WASHINGTON — It seems that quantity may play a bigger role than quality when it comes to how we perceive product reviews. A new study finds that people are more likely to buy items that have the largest number of reviews on a store’s website, even if it means they’re getting a more poorly rated product.
Researchers at Indiana University and UCLA examined the relationship between the number of reviews an online product has and its average rating, finding that there was no correlation between the two.
This result led them to explore how product reviews impacted purchasing decisions, with an initial online experiment involving 132 adult participants.
Presented with a series of phone cases replete with mock online critiques, participants were asked to evaluate which case in a pair they would be more inclined to purchase. The researchers found that consumers tended to buy the case that had more online reviews — even when both cases had garnered low ratings.
This behavior, they noted, is irrational in that a low-rated product with many critiques is statistically more likely to be of low quality.
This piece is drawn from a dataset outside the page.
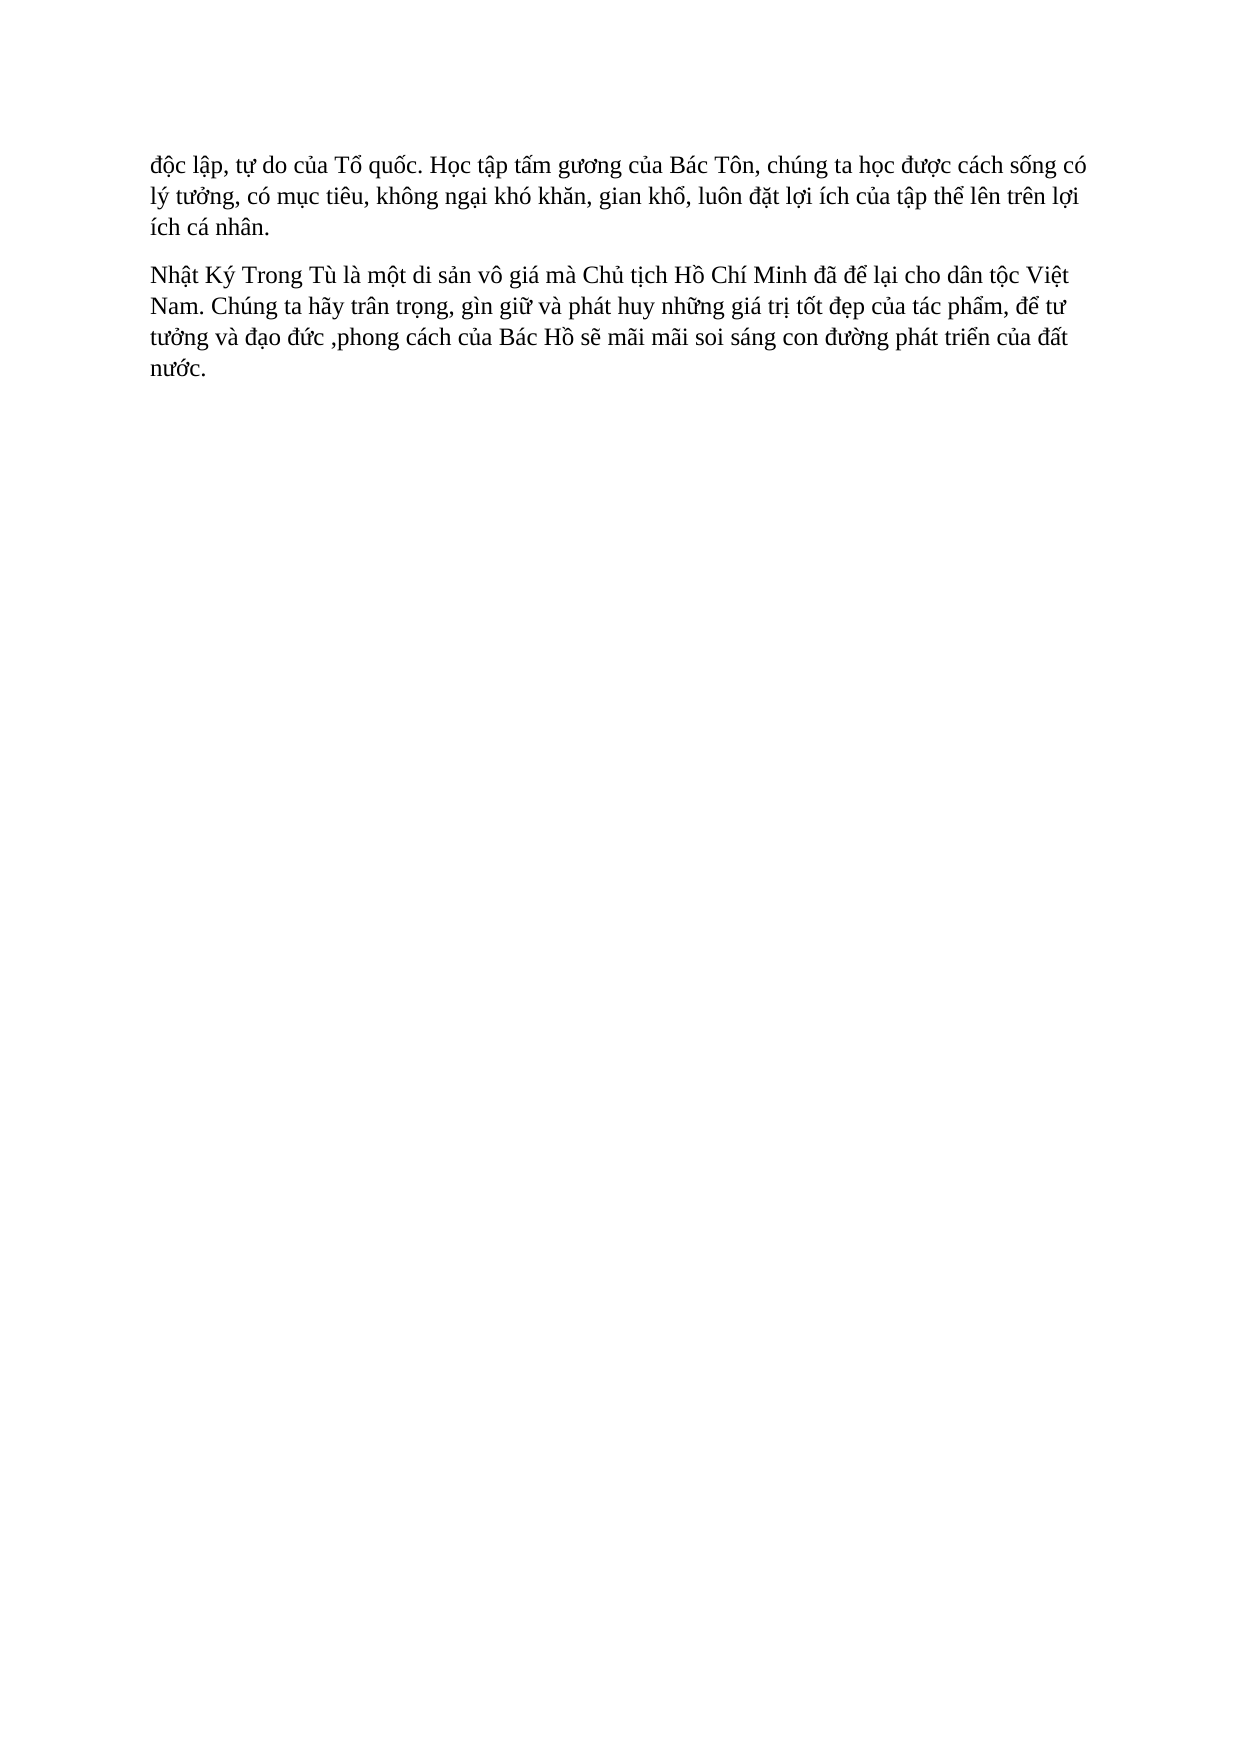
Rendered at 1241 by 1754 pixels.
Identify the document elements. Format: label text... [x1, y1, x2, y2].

“Our research suggests that, in some cases, people might take this information and make systematically bad decisions with it,” says lead researcher Derek Powell in press release from the Association for Psychological Science.
A second experiment conducted with similar protocol had similar findings, leading the researchers to conclude that more ratings was tantamount to higher popularity in the minds of many shoppers.
“By examining a large dataset of reviews from Amazon.com, we were able to build a statistical model of how people should choose products,” explains Powell. “We found that, faced with a choice between two low-scoring products, one with many reviews and one with few, the statistics say we should actually go for the product with few reviews, since there’s more of a chance it’s not really so bad.”
Conventional wisdom doesn’t always play out, however, Powell learned.
“But participants in our studies did just the opposite,” he says. “They went for the more popular product, despite the fact that they should’ve been even more certain it was of low quality.”
As for the study’s real-life implications, Powell argues that “retailers might need to rethink how reviews are presented and consumers might need to do more to educate themselves about how to use reviews to guide their choices.”
Turns out that even as adults, we may need a helping hand when it comes to shopping for ourselves.
The study’s findings were published last month in the journal Psychological Science.